Notre système électoral actuel, où un parti peut gagner un siège sans avoir l’appui de la majorité des électeurs, crée plusieurs distorsions entre la volonté populaire exprimée et la représentation des partis dans les parlements. Par exemple, avec 6 % des votes exprimés aux dernières élections, Québec solidaire n’a obtenu que deux sièges, soit 1,6 % de l’Assemblée nationale. Alors que les élections devraient permettre de représenter l’opinion de la population, les appels au vote stratégique visent à exploiter les distorsions de notre système électoral à des fins partisanes et détournent donc notre démocratie de son objectif.

D’ailleurs, les promoteurs de cette idée s’opposent habituellement à réformer le mode de scrutin pour abolir ces distorsions, de crainte que les votes stratégiques pour leur parti se transforment en votes de conviction pour un autre parti.

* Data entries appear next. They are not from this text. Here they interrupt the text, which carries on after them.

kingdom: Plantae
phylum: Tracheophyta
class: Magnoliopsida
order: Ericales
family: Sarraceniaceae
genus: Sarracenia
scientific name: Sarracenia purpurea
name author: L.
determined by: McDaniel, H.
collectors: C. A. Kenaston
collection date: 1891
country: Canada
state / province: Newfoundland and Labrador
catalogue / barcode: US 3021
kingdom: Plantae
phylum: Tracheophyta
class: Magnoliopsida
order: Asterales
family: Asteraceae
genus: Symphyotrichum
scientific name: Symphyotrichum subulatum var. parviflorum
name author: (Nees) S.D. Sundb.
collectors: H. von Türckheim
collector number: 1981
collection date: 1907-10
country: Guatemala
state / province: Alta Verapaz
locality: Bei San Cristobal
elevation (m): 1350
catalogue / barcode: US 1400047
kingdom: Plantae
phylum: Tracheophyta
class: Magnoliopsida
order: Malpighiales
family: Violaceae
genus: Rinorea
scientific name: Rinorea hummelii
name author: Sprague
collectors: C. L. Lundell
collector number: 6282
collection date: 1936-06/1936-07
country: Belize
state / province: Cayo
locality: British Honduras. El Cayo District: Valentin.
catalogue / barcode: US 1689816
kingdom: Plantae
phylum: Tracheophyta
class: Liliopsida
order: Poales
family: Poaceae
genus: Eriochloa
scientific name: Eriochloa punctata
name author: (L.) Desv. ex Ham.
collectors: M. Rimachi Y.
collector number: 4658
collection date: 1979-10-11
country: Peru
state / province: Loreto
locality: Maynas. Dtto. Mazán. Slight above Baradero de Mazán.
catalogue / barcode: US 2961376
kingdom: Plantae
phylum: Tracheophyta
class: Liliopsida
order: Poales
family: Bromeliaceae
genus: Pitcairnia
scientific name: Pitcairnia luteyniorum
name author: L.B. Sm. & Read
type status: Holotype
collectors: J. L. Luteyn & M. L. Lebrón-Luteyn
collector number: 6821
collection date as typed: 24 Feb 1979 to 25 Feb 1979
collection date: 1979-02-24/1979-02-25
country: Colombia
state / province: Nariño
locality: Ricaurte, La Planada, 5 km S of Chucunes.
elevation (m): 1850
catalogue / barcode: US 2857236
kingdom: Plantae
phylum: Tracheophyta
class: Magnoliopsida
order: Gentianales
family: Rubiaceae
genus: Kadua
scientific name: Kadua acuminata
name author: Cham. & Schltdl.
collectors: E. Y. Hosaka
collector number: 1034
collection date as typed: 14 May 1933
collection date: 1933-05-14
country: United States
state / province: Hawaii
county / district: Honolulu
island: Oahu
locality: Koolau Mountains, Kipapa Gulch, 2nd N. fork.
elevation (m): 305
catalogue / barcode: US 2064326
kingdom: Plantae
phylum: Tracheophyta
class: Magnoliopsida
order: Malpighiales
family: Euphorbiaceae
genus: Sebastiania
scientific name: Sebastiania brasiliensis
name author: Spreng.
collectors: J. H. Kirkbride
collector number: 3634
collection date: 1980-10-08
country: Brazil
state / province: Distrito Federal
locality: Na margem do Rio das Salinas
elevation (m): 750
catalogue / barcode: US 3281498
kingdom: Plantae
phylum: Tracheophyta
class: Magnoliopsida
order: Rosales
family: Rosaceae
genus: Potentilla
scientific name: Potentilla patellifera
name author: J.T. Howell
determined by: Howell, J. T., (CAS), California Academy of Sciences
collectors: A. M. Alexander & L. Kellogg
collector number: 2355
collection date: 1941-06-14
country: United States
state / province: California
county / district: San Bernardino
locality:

Chaque circonscription est différente

Nos élections générales sont en fait autant d’élections partielles simultanées qu’il y a de circonscriptions. Le vote d’un électeur n’influence que la lutte politique dans sa circonscription. Les appels au vote stratégique étant souvent généraux, ils ne prennent donc pas en compte la réalité électorale de chaque circonscription. Ils nuisent alors aux chances d’élection de candidates de partis minoritaires, même là où le parti contre lequel se fait l’appel n’a aucune chance d’être élu. Ils peuvent même avoir l’effet inverse, soit donner la victoire à la formation politique que l’on cherche à contrer. Ces appels tendent aussi à discréditer les plus petits partis comme acteurs politiques sérieux, les excluant ainsi symboliquement du débat politique. Enfin, le vote stratégique a comme conséquence de concentrer une plus grande partie du financement public, basé sur les votes obtenus, dans les coffres des plus gros partis.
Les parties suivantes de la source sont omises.